I first saw “Rent” in 1998 during its run on the West End in London. It was the first time I’d seen a musical that wasn’t staged in a high school auditorium, and it was a revelatory experience. Still a global phenomenon at the time, “Rent” was raucous and heartbreaking and oh, so young. Even though I was a few years older than the characters portrayed on the stage, it spoke to me.
Two decades later, I’m sporting a lot more gray, and the ’90s music I listened to is now classic rock. “Rent,” meanwhile, still feels raucous and heartbreaking and yes, oh so young, even with its utterly ’90s references to the AIDS drug AZT, former president of the Czech Republic Vaclav Havel and Pee-Wee Herman. The 20th anniversary tour of Jonathan Larson’s Pulitzer- and Tony-winning rock opera adaptation of “La Boheme” brings a youthful energy to the INB Performing Arts Center.
It’s a story about young people looking for their voices and finding their way. They struggle with AIDS and addiction (and sometimes both), and more mundane issues like paying the rent. Along the way, they make art (or at least attempt to), make love and make family.
Set in the mid-’90s in the gritty New York City neighborhood called Alphabet City, the story centers on a young filmmaker, Mark, and his musician roommate, Roger, who live in an industrial loft owned by their former roommate, the suddenly bourgeois Benny.
Mark is single, having been dumped by his performance artist girlfriend Maureen, who left him for a woman named Joanne.
Roger, meanwhile, is a recovering addict fresh back from rehab and trying to get his music mojo back. Benny just wants his rent.
Their friend Tom Collins is a gay anarchist college instructor who, after getting mugged, meets Angel, a drag queen. Into Roger’s life comes their neighbor Mimi, a dancer with a serious drug habit.
As the cast couples up, Mark is the odd man out, a normal state of affairs for a person who lives his life behind the lens of a movie camera. He’s an observer on stage, and at key points in the show he can be seen standing off to the side, watching his friends fall in love, break up and sometimes make up.
The show is completely sung-through, and the music is performed by a rock band set up on stage, not in the orchestra pit. There’s a reason the original Broadway cast recording of “Rent” is one of the best-selling Broadway albums of all time: The music is just that good.

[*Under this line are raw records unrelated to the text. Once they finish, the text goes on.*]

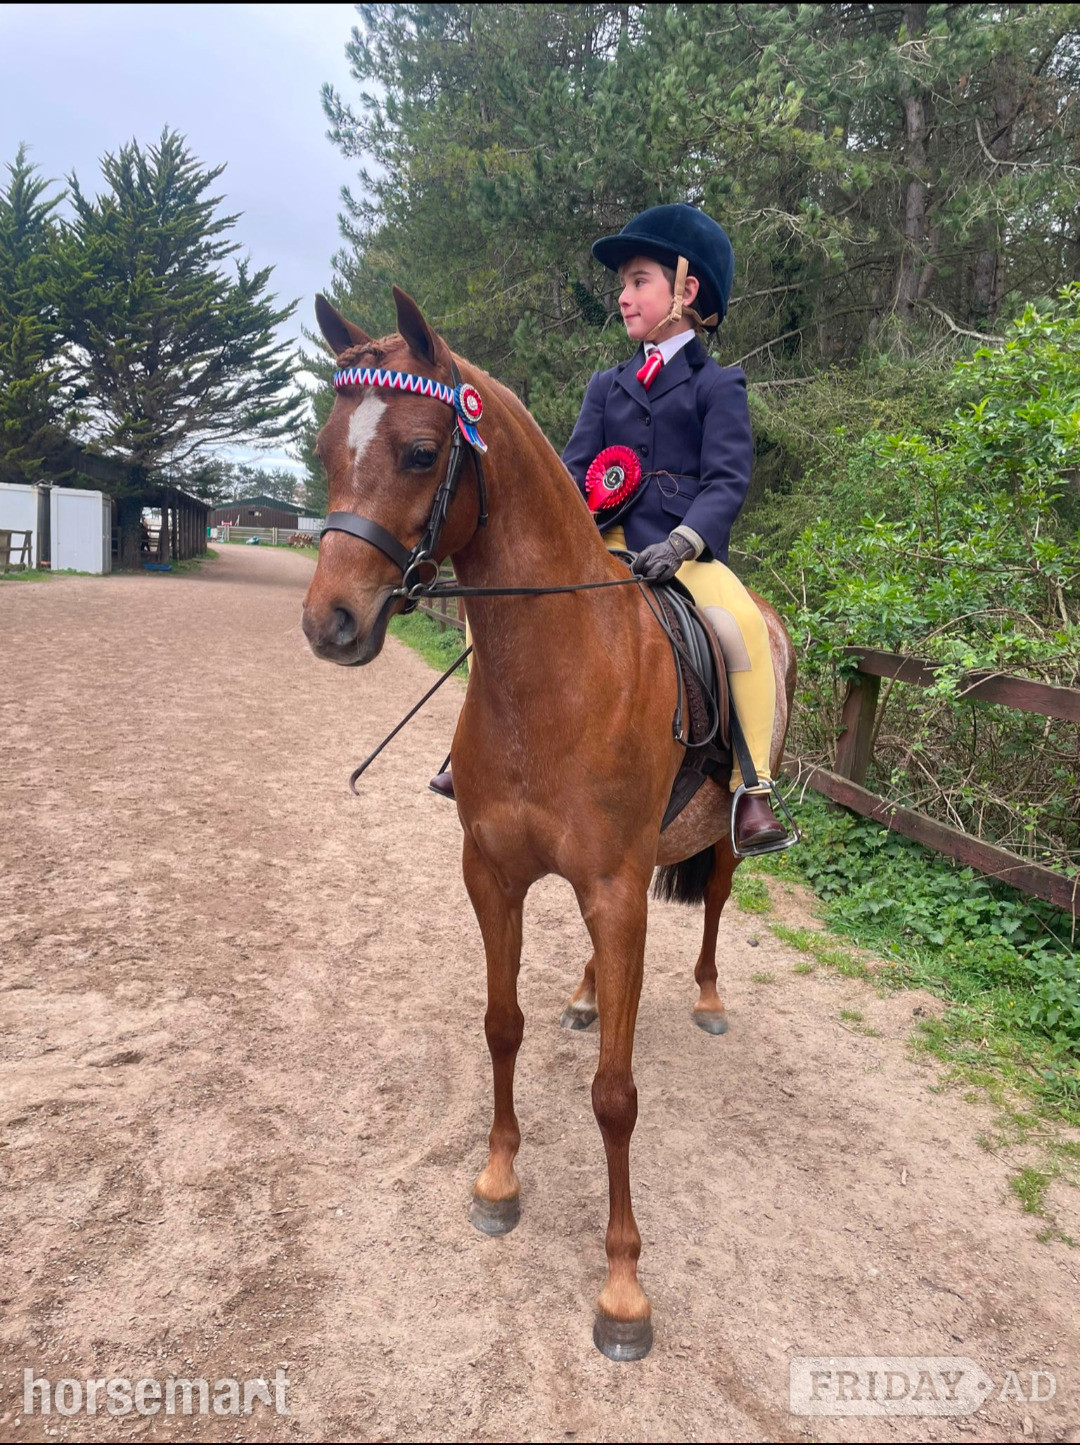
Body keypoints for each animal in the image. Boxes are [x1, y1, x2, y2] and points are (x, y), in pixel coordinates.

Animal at [301, 287, 796, 1361]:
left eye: (418, 451)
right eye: (324, 448)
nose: (330, 624)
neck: (555, 671)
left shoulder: (616, 889)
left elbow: (615, 1095)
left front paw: (623, 1289)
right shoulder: (493, 871)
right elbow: (501, 1025)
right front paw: (498, 1180)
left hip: (721, 838)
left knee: (713, 901)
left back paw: (704, 995)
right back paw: (584, 994)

From the beloved Act II opener “Seasons of Love” and the love ballad “Light My Candle” to the upbeat numbers “La Vie Boheme” and “Out Tonight,” “Rent” is a musical thrill ride.
The non-Equity tour now in Spokane features some talented young performers. Aaron Alcaraz is glorious as Angel, with a strong vocal performance in “Today 4 U,” and a beautiful duet with Devinre Adams’ Tom Collins in “I’ll Cover You.” Their chemistry is quite lovely.
Thursday night, understudy Jordan Dunn-Pilz stepped into the role of Mark, and charmed the audience with “Halloween” and his amusing duet with Joanne (Jasmine Easler), “Tango Maureen,” in which they compare notes on the flirtatious artist. Speaking of Maureen, Lyndie Moe was completely bonkers in Maureen’s performance art/protest number “Over the Moon” near the end of Act I. It’s weird and off point and laughably bad, revealing that Maureen has better intentions than she has talent. Moe gives it her all.
As for the musical’s central love story, between Roger and Mimi, it’s lovingly played by Kaleb Wells and Skyler Volpe. Volpe really nails “Out Tonight” while Wells delivers a beautiful rendition of “Your Eyes.” Together, they make “Light My Candle” shimmer.
And that iconic moment? When the cast lines up on stage and sings “Five hundred twenty-five thousand, six hundred minutes / Five hundred twenty-five thousand moments so dear,” from “Seasons of Love”? Yeah, it still gives chills. As a whole, this cast sounds good together, and the group songs like “Seasons,” “Rent,” “La Vie Boheme” and “Another Day” really shine.
The biggest challenge in revisiting something beloved from the past is that the return trip often fails to meet expectations. Looking at “Rent” again is not without its downsides. The outcome for Mimi feels more like a cheat than I thought before, and some of the sex stuff that felt so thrillingly risque back then seems cliched, even juvenile, now. That said, I thoroughly enjoyed seeing “Rent” again. The cast of this 20th anniversary tour serves the show well, and made me happy for a few hours of time travel.